____ Текст для анализа
И ум может быть неумным: «Неумный ум. Не умеют быть добрыми и умными», – замечал Ключевский об умниках. В этом всё дело: дурак, он – добрый. Задача-то в том, чтобы «показать добро как правду» (это слова Соловьева).

Одновременно все они – личины-маски в социальном обиходе, скрывающие то ли истинное качество ума, то ли полное его отсутствие. В любом случае выставлены они в намерении представить дело в ложном свете. Глагол, образованный от имени-понятия, не станет скрывать отношение общества к подобным признакам, а глаголы выразительны.

Дурачить(ся) —прикидываться дурачком, забавляться дурачеством, озорничать – обычно в каком-то поступке, в деле.

Юродствоватьнапускать на себя дурь, прикидываться дурачком, дурить – обычно в мысли, так или иначе выраженной.

Умничать стараться выказать свой ум в рассуждениях или разговорах или поступать по-своему, считая себя умнее других, – это и в слове, и в деле через слово.

И разве не верно, что «русский ум всего ярче сказывается в глупостях»? (Ключевский).

Первые два совершенно недвусмысленно скрывают свой ум, умничает же лишенный чувства юмора, недалекий и самонадеянный педант, упрямец, не желающий считаться с мнением остальных членов общества. Именно этот тип осуждается, а дурачество и юродство рассматриваются как своего рода интеллектуальная игра, в символическом пространстве мифа и ритуала позволяющая самому наблюдателю понять и оценить реальные качества лжедурака и квазиюродивого через сокровенные их дела и мысли, не выговоренные в слове или сказанные посредством другого слова. «Наблюдатель» должен участвовать в такой игре, он обязан сам разгадать суть своего собеседника, и притом не через прямое его слово. Средства раскрытия маски-личины разные. Диалог собеседников допускает нейтрализацию в смехе – в случае с дурачеством – или в сочувствии – в случае с юродством. Но и тут и там наблюдателя располагает к себе человек внешне незавидного ума, которого – первое движение чувства – стоит и следует пожалеть.

Личные маски в эпохи великих социальных разломов становятся социальной приметой времени. Следует вспомнить о юродстве Ивана Грозного с его опричниками (опричь – вне принятых правил и норм) или о дурачестве Петра Великого с его Всепьянейшим Собором. За такими личинами скрывались не шутейные социальные сдвиги в сознании людей, но поднесены они как непредвиденный вывих сознания, как простые «шутки». Аналогичные примеры можно привести и из Нового времени. Юродивый – урод, он может говорить правду всем («и истину царям с улыбкой говорил...»), он неуязвим; дурак может делать всё, что душа пожелает, а над ним только потешаются. Не замечая, не видя (глаза закрыты), что он созидает новое.

Коренной смысл их идей и дел становится ясным лишь потом.
________
• _Что сделать_: Каких людей называет по имени текст об уме, дурачестве и юродстве? Перечислите их всех.
____ Представленные материалы
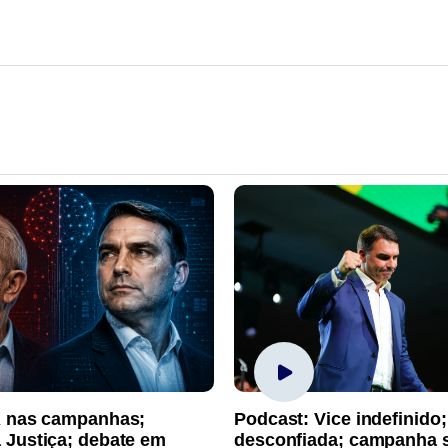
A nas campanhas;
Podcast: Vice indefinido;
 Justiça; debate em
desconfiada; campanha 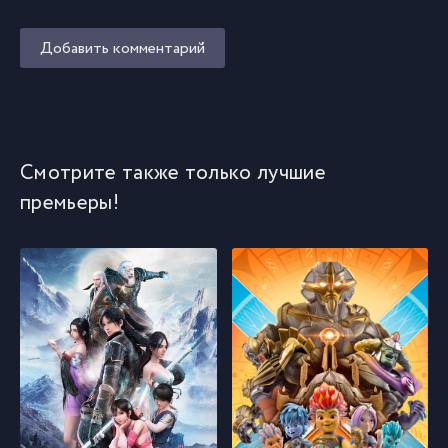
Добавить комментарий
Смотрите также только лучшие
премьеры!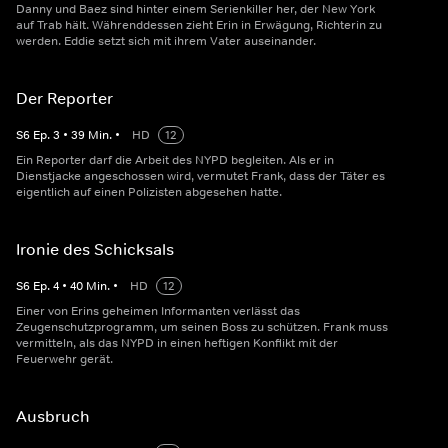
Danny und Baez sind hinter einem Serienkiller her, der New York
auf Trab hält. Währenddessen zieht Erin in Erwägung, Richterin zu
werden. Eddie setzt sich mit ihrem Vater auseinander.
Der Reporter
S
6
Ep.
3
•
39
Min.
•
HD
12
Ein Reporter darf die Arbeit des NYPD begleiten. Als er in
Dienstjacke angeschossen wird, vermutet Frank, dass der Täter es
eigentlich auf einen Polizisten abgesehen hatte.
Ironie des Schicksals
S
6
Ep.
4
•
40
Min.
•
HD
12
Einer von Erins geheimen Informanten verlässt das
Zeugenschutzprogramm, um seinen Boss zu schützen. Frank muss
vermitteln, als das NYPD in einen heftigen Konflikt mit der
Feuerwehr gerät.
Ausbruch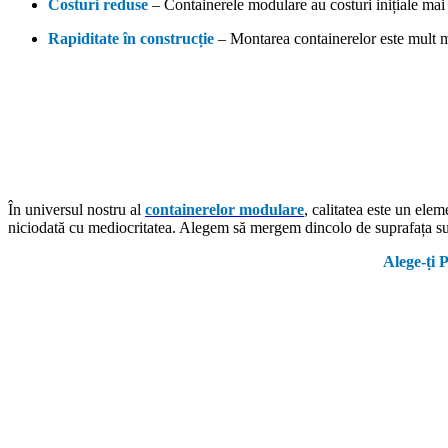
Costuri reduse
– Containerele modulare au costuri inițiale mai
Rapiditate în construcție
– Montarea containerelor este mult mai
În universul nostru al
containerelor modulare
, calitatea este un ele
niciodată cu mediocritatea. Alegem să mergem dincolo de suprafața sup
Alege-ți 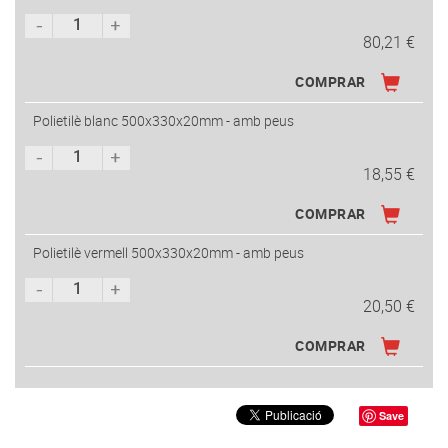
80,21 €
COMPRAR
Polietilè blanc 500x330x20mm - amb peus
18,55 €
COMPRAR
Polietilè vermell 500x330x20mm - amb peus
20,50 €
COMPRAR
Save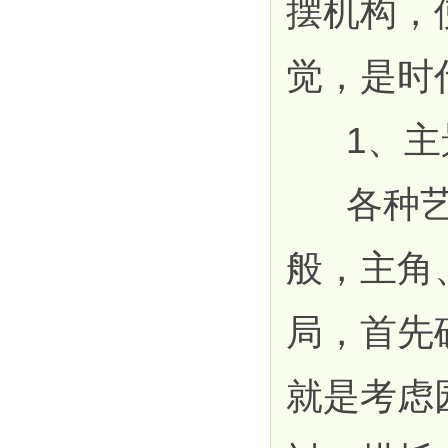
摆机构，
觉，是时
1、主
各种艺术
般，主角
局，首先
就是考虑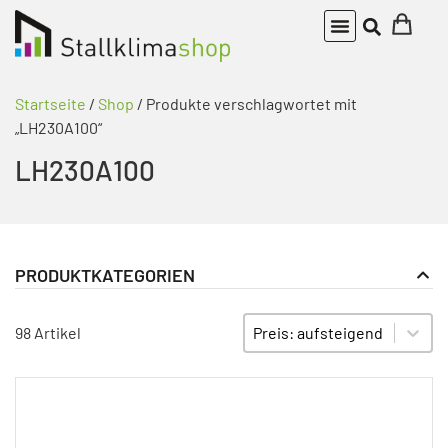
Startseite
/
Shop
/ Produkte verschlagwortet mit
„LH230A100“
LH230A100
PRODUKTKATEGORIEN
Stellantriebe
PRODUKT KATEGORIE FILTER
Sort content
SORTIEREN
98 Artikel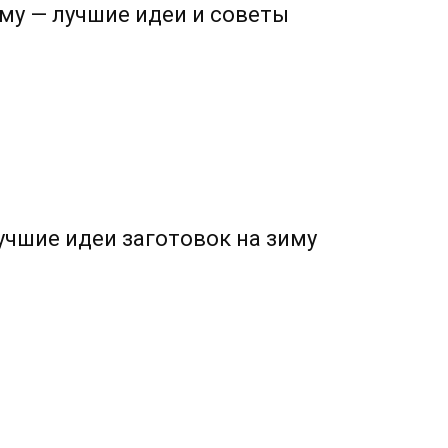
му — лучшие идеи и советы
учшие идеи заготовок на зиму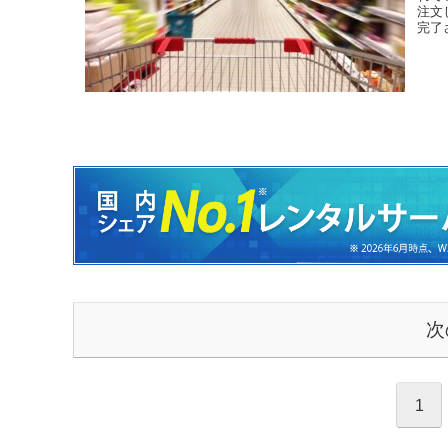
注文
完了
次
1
________
____ Представленные материалы
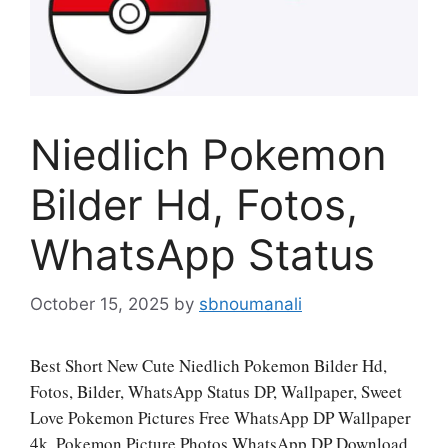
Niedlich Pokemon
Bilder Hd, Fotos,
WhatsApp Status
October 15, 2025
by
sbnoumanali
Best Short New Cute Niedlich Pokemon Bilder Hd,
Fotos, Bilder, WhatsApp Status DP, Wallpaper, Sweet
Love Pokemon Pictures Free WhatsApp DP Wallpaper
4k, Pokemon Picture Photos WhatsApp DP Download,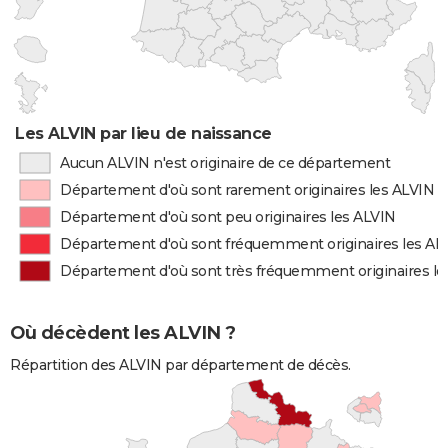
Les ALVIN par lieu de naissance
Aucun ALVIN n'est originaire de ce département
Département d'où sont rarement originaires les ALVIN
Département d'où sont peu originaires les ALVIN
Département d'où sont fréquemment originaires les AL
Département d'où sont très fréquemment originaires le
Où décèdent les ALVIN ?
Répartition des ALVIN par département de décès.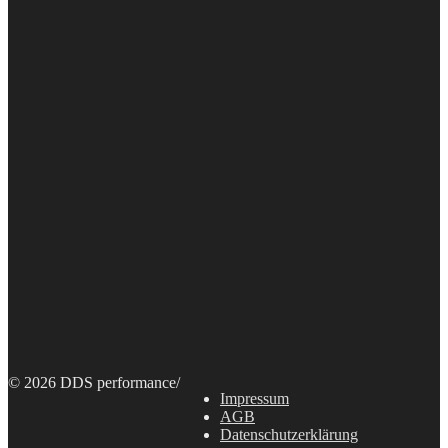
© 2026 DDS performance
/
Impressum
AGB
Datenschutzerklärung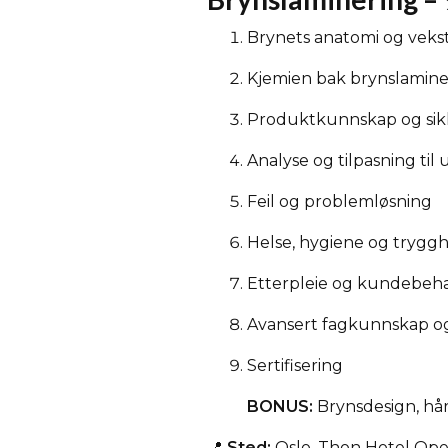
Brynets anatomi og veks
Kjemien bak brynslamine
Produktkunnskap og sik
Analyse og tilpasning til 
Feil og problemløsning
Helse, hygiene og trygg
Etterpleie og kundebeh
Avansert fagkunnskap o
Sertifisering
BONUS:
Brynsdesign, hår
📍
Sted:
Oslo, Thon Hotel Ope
________
• _Решение задания_: Ключевский, Соловьев, Иван Грозный, Петр Великий.